Data in this exercise START

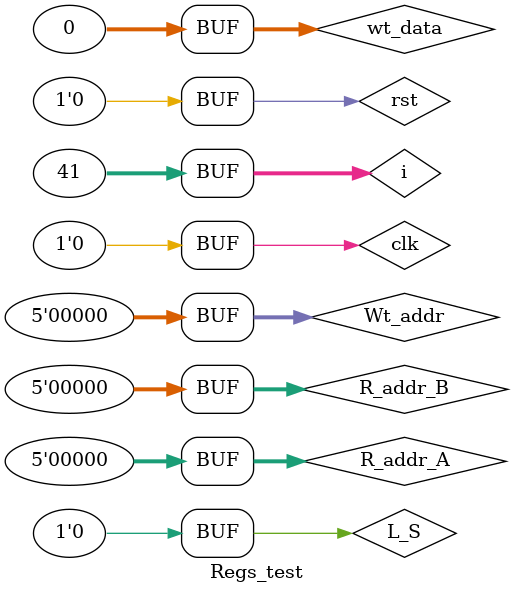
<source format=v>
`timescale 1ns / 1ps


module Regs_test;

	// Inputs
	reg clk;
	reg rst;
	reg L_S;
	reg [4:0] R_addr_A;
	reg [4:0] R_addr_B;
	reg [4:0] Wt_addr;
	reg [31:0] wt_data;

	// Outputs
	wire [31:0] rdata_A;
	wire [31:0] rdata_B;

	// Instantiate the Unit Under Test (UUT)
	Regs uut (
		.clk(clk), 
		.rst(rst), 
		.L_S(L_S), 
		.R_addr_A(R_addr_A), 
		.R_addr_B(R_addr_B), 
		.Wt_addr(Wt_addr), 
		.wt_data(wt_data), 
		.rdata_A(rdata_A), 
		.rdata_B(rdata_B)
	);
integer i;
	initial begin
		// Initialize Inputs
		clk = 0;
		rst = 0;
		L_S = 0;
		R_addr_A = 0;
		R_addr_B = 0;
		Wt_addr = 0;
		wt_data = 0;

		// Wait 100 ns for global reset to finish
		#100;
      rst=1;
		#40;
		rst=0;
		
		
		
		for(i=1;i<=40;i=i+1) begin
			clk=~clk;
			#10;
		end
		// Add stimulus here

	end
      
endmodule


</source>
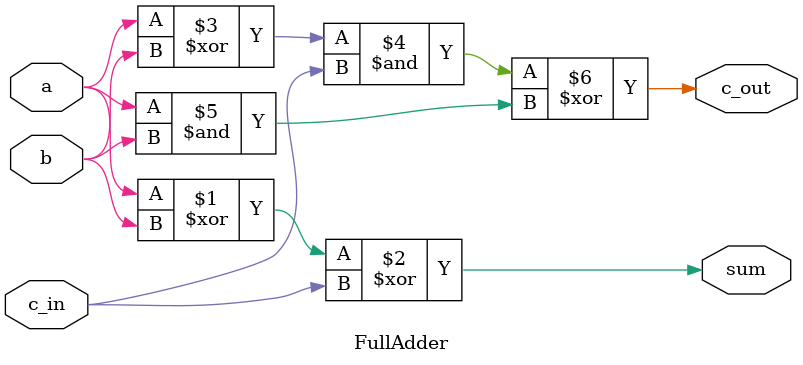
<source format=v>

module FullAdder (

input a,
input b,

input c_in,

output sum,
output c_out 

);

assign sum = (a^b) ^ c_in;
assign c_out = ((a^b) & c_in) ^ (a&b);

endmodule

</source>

Data in this exercise END

--- Try it ---
Nothing but the lines from the first line of the records above to the line with "R_addr_B = 0;", inclusive, should be transcribed exactly, and the pictures must be left out.

--- Result of the exercise ---
<source format=v>
`timescale 1ns / 1ps


module Regs_test;

	// Inputs
	reg clk;
	reg rst;
	reg L_S;
	reg [4:0] R_addr_A;
	reg [4:0] R_addr_B;
	reg [4:0] Wt_addr;
	reg [31:0] wt_data;

	// Outputs
	wire [31:0] rdata_A;
	wire [31:0] rdata_B;

	// Instantiate the Unit Under Test (UUT)
	Regs uut (
		.clk(clk), 
		.rst(rst), 
		.L_S(L_S), 
		.R_addr_A(R_addr_A), 
		.R_addr_B(R_addr_B), 
		.Wt_addr(Wt_addr), 
		.wt_data(wt_data), 
		.rdata_A(rdata_A), 
		.rdata_B(rdata_B)
	);
integer i;
	initial begin
		// Initialize Inputs
		clk = 0;
		rst = 0;
		L_S = 0;
		R_addr_A = 0;
		R_addr_B = 0;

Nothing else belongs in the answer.